**What needs to be done**
The response should hold each line from the entries below where "Muster" is found.

Dataset items

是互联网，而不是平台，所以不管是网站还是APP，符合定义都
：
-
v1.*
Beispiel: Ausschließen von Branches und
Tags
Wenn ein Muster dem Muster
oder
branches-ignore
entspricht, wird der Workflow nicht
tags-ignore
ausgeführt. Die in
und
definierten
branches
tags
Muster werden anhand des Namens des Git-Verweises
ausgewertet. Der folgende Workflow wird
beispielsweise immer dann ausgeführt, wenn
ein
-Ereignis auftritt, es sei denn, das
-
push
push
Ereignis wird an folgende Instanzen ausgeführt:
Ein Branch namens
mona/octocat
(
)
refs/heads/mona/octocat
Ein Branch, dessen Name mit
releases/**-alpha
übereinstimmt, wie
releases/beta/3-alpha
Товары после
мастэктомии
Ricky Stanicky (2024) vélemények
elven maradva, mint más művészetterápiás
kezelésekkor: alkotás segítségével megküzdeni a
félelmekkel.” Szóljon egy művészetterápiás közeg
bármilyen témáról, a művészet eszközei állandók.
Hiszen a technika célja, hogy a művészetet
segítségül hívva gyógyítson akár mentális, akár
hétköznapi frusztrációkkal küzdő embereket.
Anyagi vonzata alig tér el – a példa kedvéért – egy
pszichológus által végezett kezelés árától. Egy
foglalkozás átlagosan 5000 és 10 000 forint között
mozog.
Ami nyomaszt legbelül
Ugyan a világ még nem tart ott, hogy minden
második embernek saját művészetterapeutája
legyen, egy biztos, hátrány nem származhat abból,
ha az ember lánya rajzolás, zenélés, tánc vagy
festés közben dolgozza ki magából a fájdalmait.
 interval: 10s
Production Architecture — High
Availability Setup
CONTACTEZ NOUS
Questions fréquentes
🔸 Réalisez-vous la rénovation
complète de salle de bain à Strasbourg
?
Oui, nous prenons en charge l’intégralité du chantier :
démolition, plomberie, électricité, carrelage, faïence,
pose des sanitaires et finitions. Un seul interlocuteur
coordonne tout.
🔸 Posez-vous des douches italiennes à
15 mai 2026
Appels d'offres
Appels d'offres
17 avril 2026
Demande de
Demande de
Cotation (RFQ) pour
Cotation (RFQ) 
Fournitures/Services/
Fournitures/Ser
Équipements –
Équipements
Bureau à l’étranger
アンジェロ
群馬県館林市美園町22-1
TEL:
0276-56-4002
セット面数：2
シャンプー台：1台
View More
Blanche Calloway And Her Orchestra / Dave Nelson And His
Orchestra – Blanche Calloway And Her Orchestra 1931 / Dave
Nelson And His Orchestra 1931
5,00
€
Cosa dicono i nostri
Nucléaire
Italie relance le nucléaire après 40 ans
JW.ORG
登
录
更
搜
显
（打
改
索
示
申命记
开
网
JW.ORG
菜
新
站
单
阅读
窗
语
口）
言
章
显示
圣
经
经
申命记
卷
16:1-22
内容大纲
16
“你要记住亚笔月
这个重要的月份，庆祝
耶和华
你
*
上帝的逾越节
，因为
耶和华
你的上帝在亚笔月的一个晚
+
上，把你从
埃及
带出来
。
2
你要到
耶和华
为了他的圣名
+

**Reply to the task**
Wenn ein Muster dem Muster
Muster werden anhand des Namens des Git-Verweises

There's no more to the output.